BEIRUT: Net profits of the seven Lebanese banks operating in Syria have grown around 591 percent to 13.1 billion Syrian pounds, but experts dismissed the rise as merely due to valuation of foreign currencies to the pound.
The surge in net income is chiefly due to sharp increases in unrealized net foreign exchange gains from 3.7 billion Syrian pounds in the first half of 2012 to 31.4 billion in same period in 2013, according to data compiled by Byblos Bank.
Excluding gains from foreign exchange, the seven banks would switch into a loss of 18.3 billion Syrian pounds, the bank said in its weekly newsletter.
“There is no actual improvement and the only reason that there is such an increase in profits is the fluctuation of foreign exchange rates and the fact that these banks report their profits in Syrian pounds,” Nassib Ghobril, chief economist at Byblos Bank told The Daily Star.

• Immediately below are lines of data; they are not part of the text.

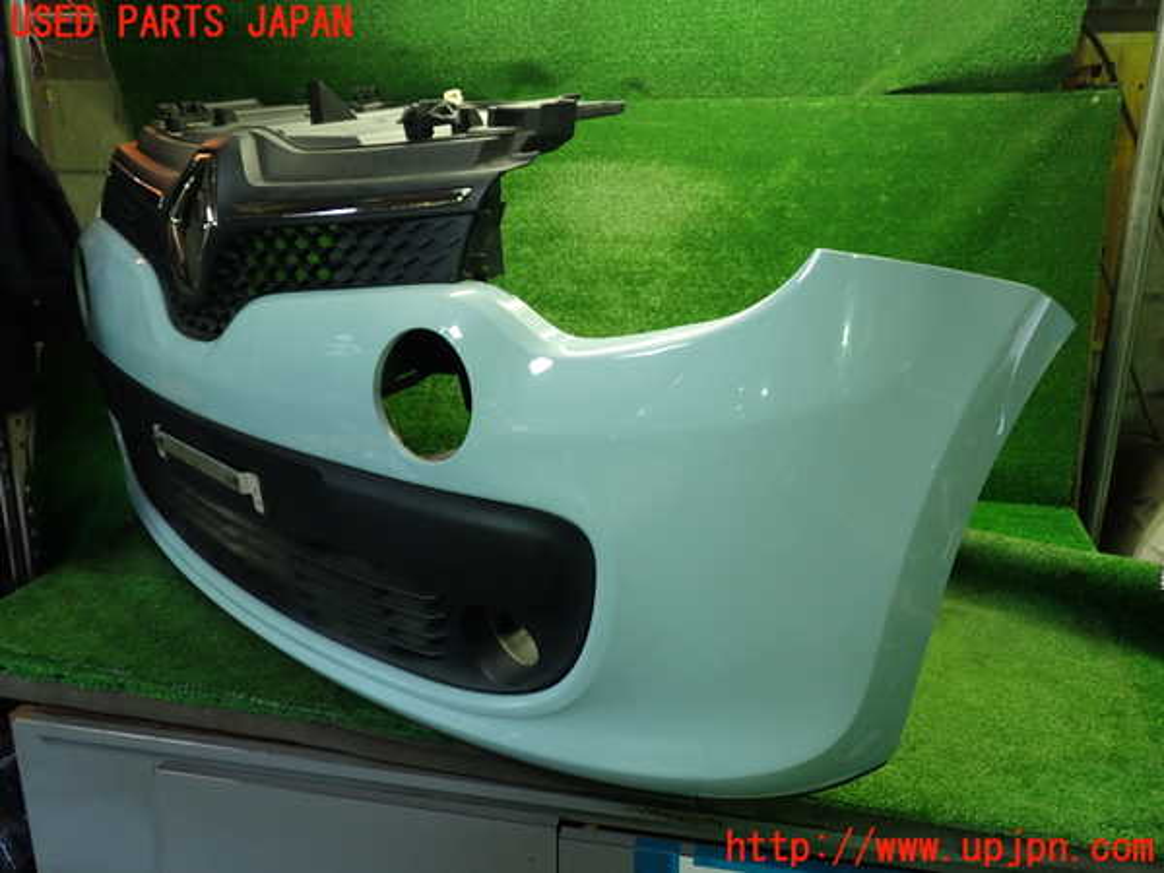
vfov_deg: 46.8
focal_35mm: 30
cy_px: 436
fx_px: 1009
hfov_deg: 60.0
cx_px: 582
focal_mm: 5.4
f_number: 2.3
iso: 200
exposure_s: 1/40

Joe Sarrouh, adviser to the chairman of Fransabank, echoed Ghobril, adding that the surge was due to the fact that foreign banks in Syria were required to have 40 percent of their capital in foreign currencies.
Sarrouh dismissed the possibility of any banks selling foreign reserves to realize profits amid the current situation in Syria.
The Fransabank official also said that the currency valuation profits were not being included in consolidated results of banks.
The aggregate net interest income of the seven banks was down 31.2 percent to 2.3 billion Syrian pounds, in the first half of 2013. Net fees and commission income increased 36.8 percent to 1.4 billion pounds.
The seven banks’ assets increased 56 percent to reach 483.8 billion pounds at the end of June 2013.
Total customer deposits reached 330 billon Syrian pounds at the end of June 2013, increasing by 45.6 percent from the end of 2012.
The ratio of the banks’ loans-to-customer deposits stood at 29.2 percent at end-June 2013 compared to 47.9 percent at the end of 2012.
Last quarter, profits of Lebanese banks operating in Syria fell by 98.2 percent to $640,000 from $49.8 million in the same period of 2012.
However, despite the increasingly challenging operating conditions in Syria, both Ghobril and Sarrouh said Lebanese were unlikely to withdraw from the Syrian market.
Declining consumer confidence and lower growth prospects at home will weigh negatively on the profitability of Lebanese banks in the second half of 2013.
The banks have reported modest growth in lending to the private sector and a contraction in the net loans portfolio of some major banks.
The head of the Association of Banks in Lebanon, Francois Bassil, warned in a recent interview with The Daily Star that the sector’s profits could drop by up to 20 percent over the next year if the political stalemate in the country persists.